Benson Kipruto and Sutume Asefa Kebede both won in course records.
BY CINDY KUZMA PUBLISHED: MAR 02, 2024

The Tokyo Marathon—the first World Marathon Major of 2024—took place Sunday morning in Japan. In near-perfect conditions, with a starting temperature of about 5 degrees, more than 37,000 runners took to the streets in Japan’s capital city. Course records fell, although several notable pre-race favorites fell short.

Benson Kipruto wins men’s race in a course record
It was a Kenyan sweep in the men’s race: Boston and Chicago Marathon champion Benson Kipruto, 32, of Kenya, won in 2:02:16, a course record by 24 seconds. Timothy Kiplagat, 30, placed second in a personal-best 2:02:55, while Vincent Kipkemoi Ngetich, 25, was third in 2:04:18.
Led by a trio of pacers, a pack of seven men blazed out at world record pace, traveling the first 5K in 14:16 (4:36 pace). By 15K, the pace had slowed, but only four men (and two pacers) remained: Kipruto, Kiplagat, and Ngetich, and Kenyan Eliud Kipchoge, 39, the two-time Olympic champion and former world record holder.
Around 20K, Kipchoge—who won and set the course record here in 2022—began to slip back. By 25K, he was more than a minute back. His pace continued to slide—he covered 30 to 35K in 15:49—and by then, he’d fallen to tenth.
Around the 27K mark, Kiplagat opened a slight gap on Kipruto and Ngetich, holding a solo lead for several kilometers. But at 32K, Kipruto caught up, and the pair stayed close until not long after the 35-kilometer mark, when Kipruto made a definitive move.
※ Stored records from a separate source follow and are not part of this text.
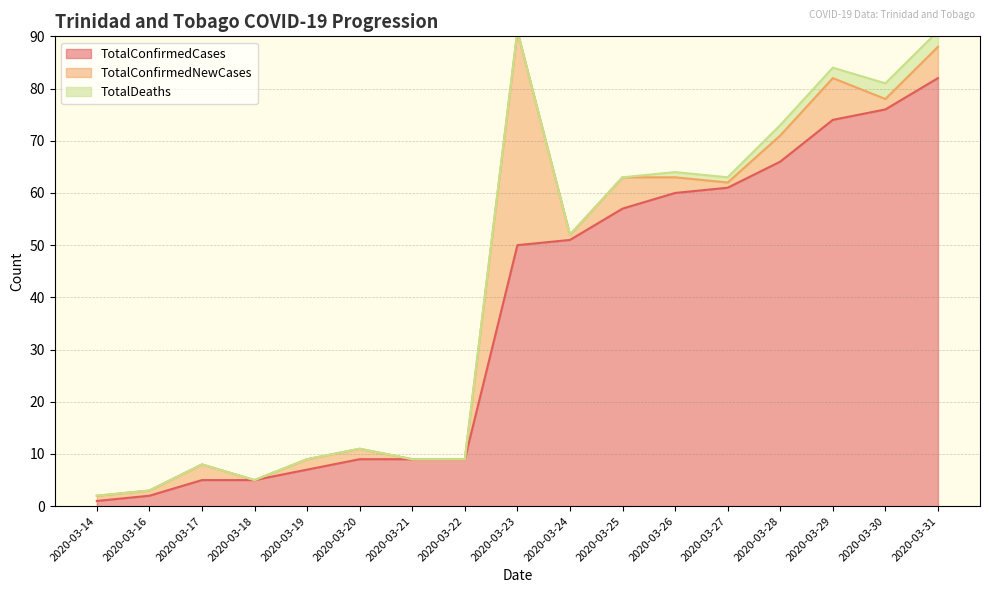

At which label is TotalConfirmedCases closest to 41?

2020-03-23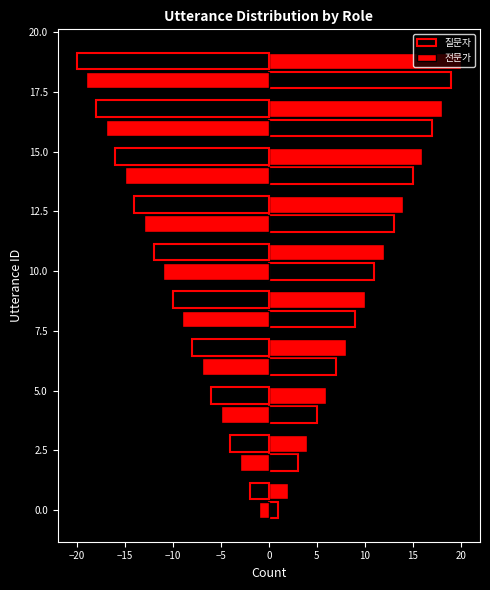

List the series in order of their peak value, lowest first.

질문자, 전문가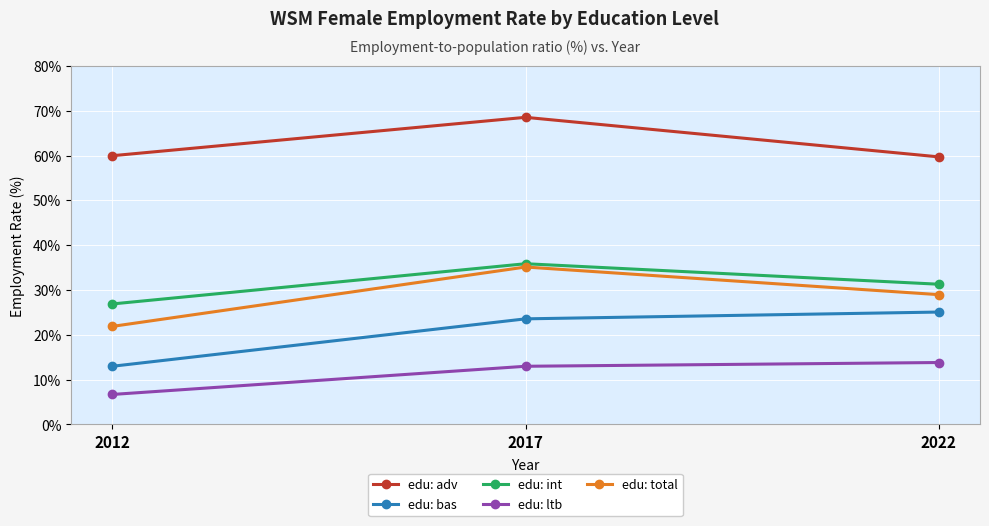

What is the difference between the highest and lowest values at 2017?

55.5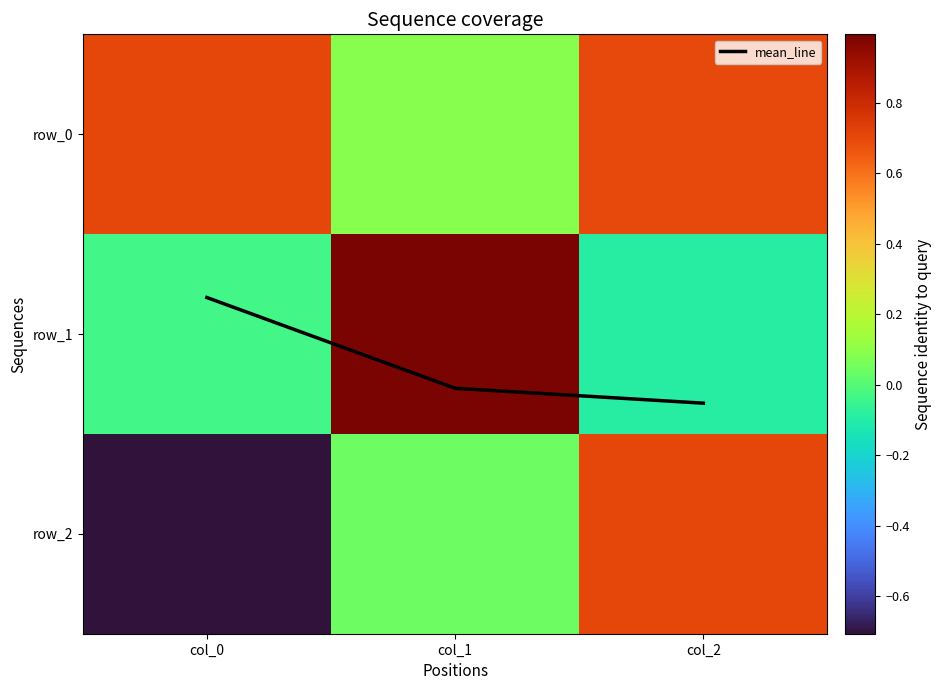

What value does the row_0 series have at col_2?

0.7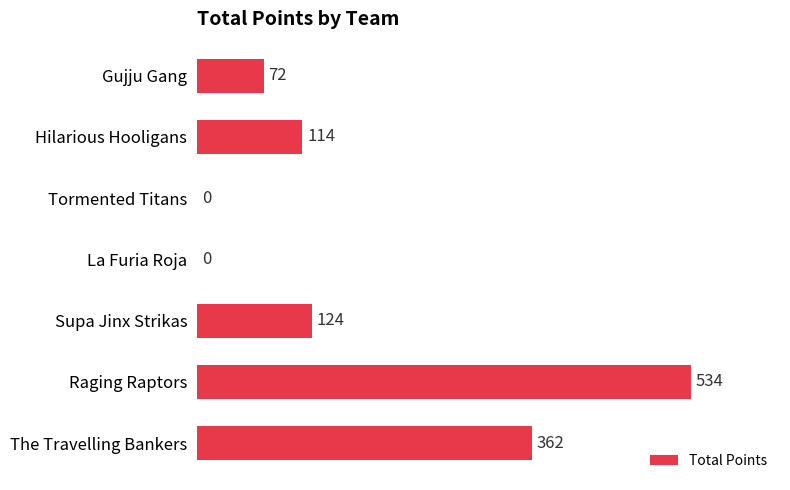

How many values are above zero?

5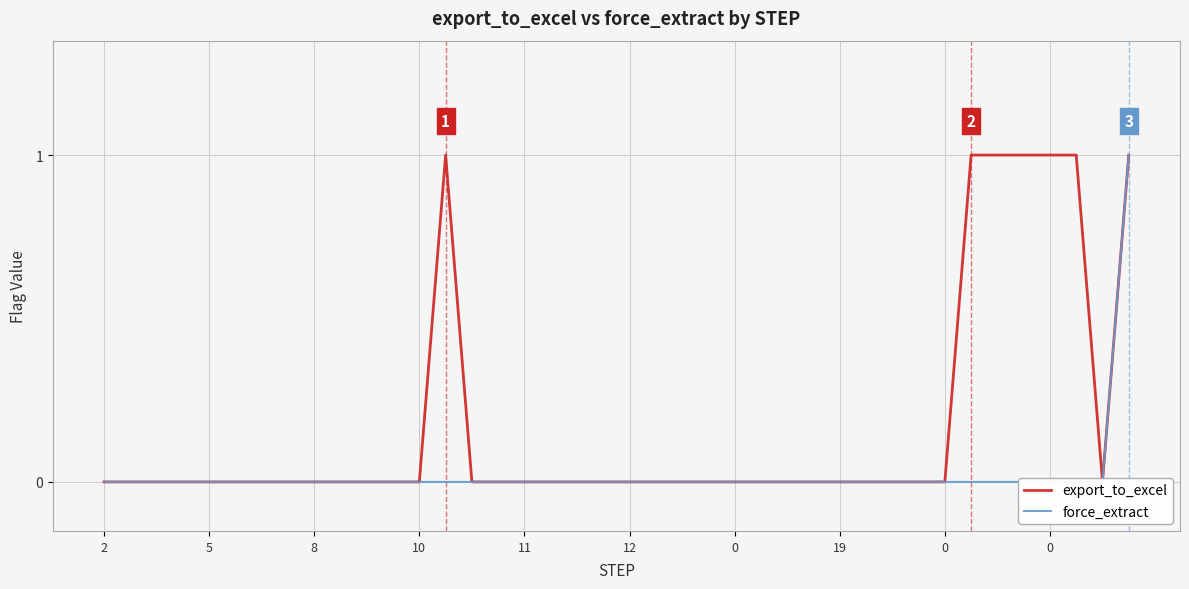

Reading left to right, list all the values displayed in this chart.

export_to_excel: 0	0	0	0	0	0	0	0	0	0	0	0	0	1	0	0	0	0	0	0	0	0	0	0	0	0	0	0	0	0	0	0	0	1	1	1	1	1	0	1
force_extract: 0	0	0	0	0	0	0	0	0	0	0	0	0	0	0	0	0	0	0	0	0	0	0	0	0	0	0	0	0	0	0	0	0	0	0	0	0	0	0	1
Kipchoge finished 10th in 2:06:50. There were no American men in the elite field.

Sutume Asefa Kebede takes down women’s course record
The women’s course record also fell when Sutume Asefa Kebede, 29, of Ethiopia, won in 2:15:55. Defending champion Rosemary Wanjiru, 29, of Kenya, placed second in a personal-best 2:16:14. Amane Beriso Shankule, 32, of Ethiopia, the reigning world champion, took third in 2:16:58.
Unlike the men, the women started more conservatively, then picked up the pace. The lead pack covered the first 5K in 16:16, a 5:12 pace. Shankule led much of the race as competitors dropped off; the pack thinned to seven by 15K, four by 25K, and the top three by 30K as the pace ratcheted down (Shankule, Wanjiru,and Kebede covered 25K to 30K in 15:59, 5:09 pace).
Just before the 40K mark, Shankule fell back. Then, at the fluid stop just after the 40K mark, Kebede pulled ahead of Wanjiru, battling to the clock to better the 2:16:02 Brigid Kosgei ran here in 2021.
Sifan Hassan, 31, of the Netherlands, was fourth in 2:18:05—it was her third marathon, and her first loss. However, her time was still faster than the 2:18:33 she ran in her victorious London debut.